Different people will find different things gimmicky. I told my mother about a novel by Georges Perec called The Void, a murder mystery about disappearance, where the author never uses the letter “e”, and my mother said “Oh, that sounds like a gimmick to me”. The objects people find gimmicky or contrived or unconvincing will obviously vary. The point is that if you ask both my mother and me, why we find whatever object X gimmicky, our explanations will be strikingly similar: We feel that we’ve been cheated, that there is something too easy about it, but also that it’s working too hard to get our attention. So the gimmick is profoundly ambivalent. When you say something is gimmicky you’re are almost implicitly saying “I see through this, I’m not going to be seduced” – but somebody else is. There’s always this sucker out there who is actually buying what you’re not buying.

What are the political implications of the gimmick?

Certain art works invite accusations of being gimmicky more than others, and it is often conceptual works. Why? Because there seems to be insufficient labor involved. So here we have the theme of labor again. Another aspect is that things seem gimmicky when they seem outdated. For instance, when we see the technique they use to rock the spaceship in the old Star Trek shows, it’s laughable. Special effects age quickly, and when they’re no longer special they become gimmicks. At the same time, we say that things are gimmicky when they seem too futuristic, like Google Glass or the Apple Watch. Here we have two contradictions that the gimmick form embodies: works too hard, doesn’t work hard enough; too old, too new. The gimmick is a form based on contradictions concerning labor, time and value, and I think this points to the fact that the gimmick is the ultimate capitalist aesthetic phenomenon. It’s not an accident that these contradictions are really pointing to the fundamental contradictions of capitalism itself. People are actually working longer hours than ever, even when they have more labor saving devices than ever before. We have the contradictions of routinization of innovation, or planned obsolescence. These paradoxes about time and labor are mirrored in the gimmick as an aesthetic form and a judgment.

I recently overheard a group of teenagers talking in an art museum, where one of them pointed to a contemporary art installation and said “That’s random”. I think this response is quite fascinating, because it seems to identify a radical difference in the work, but dismiss it because it’s too confusing to process. So it’s not unrelated to the interesting, but more negatively charged.

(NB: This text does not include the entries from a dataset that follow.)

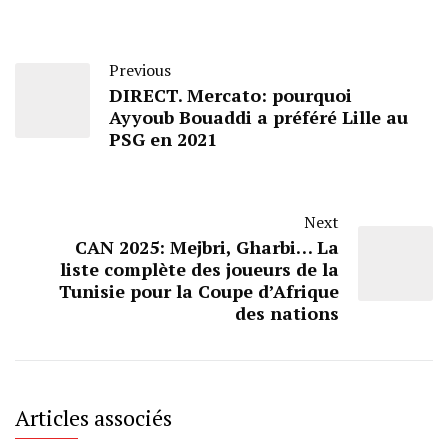
Previous
DIRECT. Mercato: pourquoi
Ayyoub Bouaddi a préféré Lille au
PSG en 2021
Next
CAN 2025: Mejbri, Gharbi… La
liste complète des joueurs de la
Tunisie pour la Coupe d’Afrique
des nations
Articles associés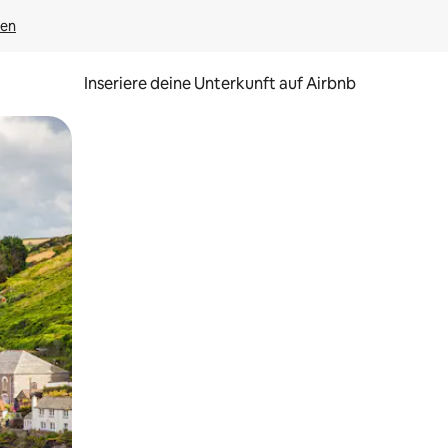
gen
Inseriere deine Unterkunft auf Airbnb
h Berühren oder Wischgesten.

The teenager in your anecdote might also be registering another truth, which is that in our time ambivalence and uncertainty are built into our sense of what it means to be an aesthetic subject. And I don’t think that aesthetic theory quite gets this yet. But when you take it seriously and you study how it works, you see that it’s actually about a condition of living in the world where at the age of five you know that commercials lie. I think women who have grown up with second wave feminism know this deeply: you learn to distrust what the culture says is beautiful, but you’re also seduced by it. Aesthetic experiences have become more emotionally complicated, and they are reflected in these concepts that people use every day. The teenager who says something is cute is implicitly registering and saying something about almost her entire culture.

Gimmicky: American cartoonist Rube Goldberg was known for his elaborately constructed devises that performed simple tasks – gimmicks, according to Ngai.
Gimmicky: American cartoonist Rube Goldberg was known for his elaborately constructed devises that performed simple tasks – gimmicks, according to Ngai.